■ WORK INSTRUCTION
Write out the full set of records below exactly.

>>>>

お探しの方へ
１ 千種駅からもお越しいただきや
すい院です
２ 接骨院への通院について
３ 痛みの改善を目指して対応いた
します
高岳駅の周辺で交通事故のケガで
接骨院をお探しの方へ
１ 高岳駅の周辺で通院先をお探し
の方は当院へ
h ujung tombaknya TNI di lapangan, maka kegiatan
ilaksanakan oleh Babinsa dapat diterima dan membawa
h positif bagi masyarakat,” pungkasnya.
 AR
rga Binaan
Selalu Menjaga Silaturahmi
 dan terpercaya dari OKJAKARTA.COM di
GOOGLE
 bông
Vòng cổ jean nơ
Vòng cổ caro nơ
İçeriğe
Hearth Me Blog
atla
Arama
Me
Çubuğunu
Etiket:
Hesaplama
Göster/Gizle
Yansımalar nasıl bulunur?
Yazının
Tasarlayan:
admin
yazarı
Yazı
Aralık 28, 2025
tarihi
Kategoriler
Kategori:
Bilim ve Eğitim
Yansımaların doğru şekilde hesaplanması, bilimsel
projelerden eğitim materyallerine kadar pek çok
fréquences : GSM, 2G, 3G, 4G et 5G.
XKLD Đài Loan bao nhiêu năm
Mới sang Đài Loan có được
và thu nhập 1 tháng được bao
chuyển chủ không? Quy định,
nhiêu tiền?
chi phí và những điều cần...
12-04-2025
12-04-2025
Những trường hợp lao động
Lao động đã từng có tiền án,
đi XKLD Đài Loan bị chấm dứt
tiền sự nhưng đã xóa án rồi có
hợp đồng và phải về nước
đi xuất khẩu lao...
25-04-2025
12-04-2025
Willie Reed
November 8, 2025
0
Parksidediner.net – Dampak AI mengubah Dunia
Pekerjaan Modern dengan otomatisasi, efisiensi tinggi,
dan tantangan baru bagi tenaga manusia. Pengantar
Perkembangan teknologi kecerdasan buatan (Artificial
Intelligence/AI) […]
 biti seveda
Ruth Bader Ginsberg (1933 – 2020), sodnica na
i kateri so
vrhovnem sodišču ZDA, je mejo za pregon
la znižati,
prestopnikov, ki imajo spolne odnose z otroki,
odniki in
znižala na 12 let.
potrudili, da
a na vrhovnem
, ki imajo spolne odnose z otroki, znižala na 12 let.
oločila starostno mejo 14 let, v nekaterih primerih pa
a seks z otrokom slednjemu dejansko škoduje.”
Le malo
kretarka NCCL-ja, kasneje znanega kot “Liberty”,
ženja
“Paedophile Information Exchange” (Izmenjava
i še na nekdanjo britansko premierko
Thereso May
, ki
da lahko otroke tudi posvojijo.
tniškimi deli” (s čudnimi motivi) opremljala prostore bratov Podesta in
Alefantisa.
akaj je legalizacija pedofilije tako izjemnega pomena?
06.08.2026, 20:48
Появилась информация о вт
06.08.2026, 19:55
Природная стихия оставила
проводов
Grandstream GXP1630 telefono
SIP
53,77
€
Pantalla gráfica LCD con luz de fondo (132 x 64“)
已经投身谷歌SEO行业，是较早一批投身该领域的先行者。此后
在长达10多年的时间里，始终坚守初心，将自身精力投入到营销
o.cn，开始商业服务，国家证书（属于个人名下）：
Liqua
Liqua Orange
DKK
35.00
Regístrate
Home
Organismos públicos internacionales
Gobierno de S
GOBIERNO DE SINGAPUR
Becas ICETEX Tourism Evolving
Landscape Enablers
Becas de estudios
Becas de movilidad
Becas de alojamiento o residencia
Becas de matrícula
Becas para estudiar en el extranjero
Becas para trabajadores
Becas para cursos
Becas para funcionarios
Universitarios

<<<<

■ EXERCISE SOLUTION
お探しの方へ
１ 千種駅からもお越しいただきや
すい院です
２ 接骨院への通院について
３ 痛みの改善を目指して対応いた
します
高岳駅の周辺で交通事故のケガで
接骨院をお探しの方へ
１ 高岳駅の周辺で通院先をお探し
の方は当院へ
h ujung tombaknya TNI di lapangan, maka kegiatan
ilaksanakan oleh Babinsa dapat diterima dan membawa
h positif bagi masyarakat,” pungkasnya.
 AR
rga Binaan
Selalu Menjaga Silaturahmi
 dan terpercaya dari OKJAKARTA.COM di
GOOGLE
 bông
Vòng cổ jean nơ
Vòng cổ caro nơ
İçeriğe
Hearth Me Blog
atla
Arama
Me
Çubuğunu
Etiket:
Hesaplama
Göster/Gizle
Yansımalar nasıl bulunur?
Yazının
Tasarlayan:
admin
yazarı
Yazı
Aralık 28, 2025
tarihi
Kategoriler
Kategori:
Bilim ve Eğitim
Yansımaların doğru şekilde hesaplanması, bilimsel
projelerden eğitim materyallerine kadar pek çok
fréquences : GSM, 2G, 3G, 4G et 5G.
XKLD Đài Loan bao nhiêu năm
Mới sang Đài Loan có được
và thu nhập 1 tháng được bao
chuyển chủ không? Quy định,
nhiêu tiền?
chi phí và những điều cần...
12-04-2025
12-04-2025
Những trường hợp lao động
Lao động đã từng có tiền án,
đi XKLD Đài Loan bị chấm dứt
tiền sự nhưng đã xóa án rồi có
hợp đồng và phải về nước
đi xuất khẩu lao...
25-04-2025
12-04-2025
Willie Reed
November 8, 2025
0
Parksidediner.net – Dampak AI mengubah Dunia
Pekerjaan Modern dengan otomatisasi, efisiensi tinggi,
dan tantangan baru bagi tenaga manusia. Pengantar
Perkembangan teknologi kecerdasan buatan (Artificial
Intelligence/AI) […]
 biti seveda
Ruth Bader Ginsberg (1933 – 2020), sodnica na
i kateri so
vrhovnem sodišču ZDA, je mejo za pregon
la znižati,
prestopnikov, ki imajo spolne odnose z otroki,
odniki in
znižala na 12 let.
potrudili, da
a na vrhovnem
, ki imajo spolne odnose z otroki, znižala na 12 let.
oločila starostno mejo 14 let, v nekaterih primerih pa
a seks z otrokom slednjemu dejansko škoduje.”
Le malo
kretarka NCCL-ja, kasneje znanega kot “Liberty”,
ženja
“Paedophile Information Exchange” (Izmenjava
i še na nekdanjo britansko premierko
Thereso May
, ki
da lahko otroke tudi posvojijo.
tniškimi deli” (s čudnimi motivi) opremljala prostore bratov Podesta in
Alefantisa.
akaj je legalizacija pedofilije tako izjemnega pomena?
06.08.2026, 20:48
Появилась информация о вт
06.08.2026, 19:55
Природная стихия оставила
проводов
Grandstream GXP1630 telefono
SIP
53,77
€
Pantalla gráfica LCD con luz de fondo (132 x 64“)
已经投身谷歌SEO行业，是较早一批投身该领域的先行者。此后
在长达10多年的时间里，始终坚守初心，将自身精力投入到营销
o.cn，开始商业服务，国家证书（属于个人名下）：
Liqua
Liqua Orange
DKK
35.00
Regístrate
Home
Organismos públicos internacionales
Gobierno de S
GOBIERNO DE SINGAPUR
Becas ICETEX Tourism Evolving
Landscape Enablers
Becas de estudios
Becas de movilidad
Becas de alojamiento o residencia
Becas de matrícula
Becas para estudiar en el extranjero
Becas para trabajadores
Becas para cursos
Becas para funcionarios
Universitarios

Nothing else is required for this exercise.